- Given records:
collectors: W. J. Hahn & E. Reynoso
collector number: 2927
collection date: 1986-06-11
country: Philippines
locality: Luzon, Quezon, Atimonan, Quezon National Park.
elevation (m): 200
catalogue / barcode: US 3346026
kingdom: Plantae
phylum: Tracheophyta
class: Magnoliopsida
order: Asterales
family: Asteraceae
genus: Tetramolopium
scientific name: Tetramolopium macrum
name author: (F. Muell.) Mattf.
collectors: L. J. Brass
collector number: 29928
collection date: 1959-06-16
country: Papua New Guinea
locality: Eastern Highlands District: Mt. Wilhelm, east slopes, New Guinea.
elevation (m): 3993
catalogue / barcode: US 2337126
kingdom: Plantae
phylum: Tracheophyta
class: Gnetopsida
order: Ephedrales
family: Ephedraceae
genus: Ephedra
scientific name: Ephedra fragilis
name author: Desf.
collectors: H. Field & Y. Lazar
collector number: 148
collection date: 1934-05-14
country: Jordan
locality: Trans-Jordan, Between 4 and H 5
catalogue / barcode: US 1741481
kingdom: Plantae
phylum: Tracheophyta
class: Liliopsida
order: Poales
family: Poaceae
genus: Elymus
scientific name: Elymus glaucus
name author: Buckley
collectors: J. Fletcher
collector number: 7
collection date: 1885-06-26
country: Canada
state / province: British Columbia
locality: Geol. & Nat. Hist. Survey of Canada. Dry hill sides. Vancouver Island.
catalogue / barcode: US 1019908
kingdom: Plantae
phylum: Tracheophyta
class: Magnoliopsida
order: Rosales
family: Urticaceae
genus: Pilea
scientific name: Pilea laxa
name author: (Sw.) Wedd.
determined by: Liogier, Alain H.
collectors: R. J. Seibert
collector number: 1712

- Task prompt: Select each line of the records above that contains the word "name". Case counts.

- Full solution:
scientific name: Tetramolopium macrum
name author: (F. Muell.) Mattf.
scientific name: Ephedra fragilis
name author: Desf.
scientific name: Elymus glaucus
name author: Buckley
scientific name: Pilea laxa
name author: (Sw.) Wedd.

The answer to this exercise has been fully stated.